Reputation: 412
OK anyone please, I asked this question as an Android question but I realized I was able to recreate similar scenario on a pure Java Application.
I created a Thread class as an inner class and override its run() method
Thread aaa = new Thread(){
public void run() {
for(int i=0;i<5;i++){
System.out.println(getId()+" <-"+i);
try {
Thread.sleep(1000 * 1);
} catch (InterruptedException e) {
// TODO Auto-generated catch block
e.printStackTrace();
}
}
};
};
In my Main method, I started that Thread and after that slept for 6 seconds (the idea the is that the Thread would have finished its run method by time main wakes up back) and I then attempt to start same thread again
public static void main(String[] args) {
Test test = new Test();
//Start the thread
test.aaa.start();
try {
Thread.sleep(6000);
} catch (InterruptedException e) {
e.printStackTrace();
}
//Start same dead thread again
test.aaa.start();
}
On my Ubuntu machine starting the Thread again in that last line gives IllegalThreadStateException which was what I considered the norms. Output looks like:
9 <-0
9 <-1
9 <-2
9 <-3
9 <-4
Exception in thread "main" java.lang.IllegalThreadStateException
at java.lang.Thread.start(Thread.java:708)

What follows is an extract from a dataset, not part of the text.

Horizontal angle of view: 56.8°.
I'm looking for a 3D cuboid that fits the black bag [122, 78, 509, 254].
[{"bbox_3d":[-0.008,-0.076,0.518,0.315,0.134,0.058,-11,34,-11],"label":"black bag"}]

at Test.main(Test.java:15)
But on My Android device its running same Thread over - over again, Output looks like :
50023 <-0
50023 <-1
50023 <-2
50023 <-3
50023 <-4
50023 <-0
50023 <-1
50023 <-2
50023 <-3
50023 <-4
I don't understand how same Thread is started again, atleast the Id proves that.
Upvotes: 0
Views: 52
Reputation: 4667
As per Java specification, you can only start a thread once. In other words, you must not start a thread which has already been started.
The fact that it happens to work on Android (or anywhere else) is irrelevant. Even if it appears to work, it is still wrong and it can cause unpredictable results.

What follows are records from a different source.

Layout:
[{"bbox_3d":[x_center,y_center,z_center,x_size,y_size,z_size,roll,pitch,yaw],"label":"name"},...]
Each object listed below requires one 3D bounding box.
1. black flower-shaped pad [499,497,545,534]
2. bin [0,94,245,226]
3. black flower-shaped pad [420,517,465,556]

If you need to run a thread again, create a new one.
As an alternative, you can use an ExecutorService
, but that's a different topic.
Upvotes: 1
Reputation: 9398
I think the source of your confusion is because you are testing on two similar but not identical runtime environments. In other words, there are two different runtime environments or virtual machines (aka VM) at play here:
The behaviour you've described where the 2nd invocation of thread.start()
led to an IllegalThreadStateException
is the correct behaviour on a standard Java runtime environment based on the JVM.
The behaviour you're experiencing where the code doesn't crash on your device is because the Java runtime environment on your Android device is different -- it does not fully conform to the JVM spec.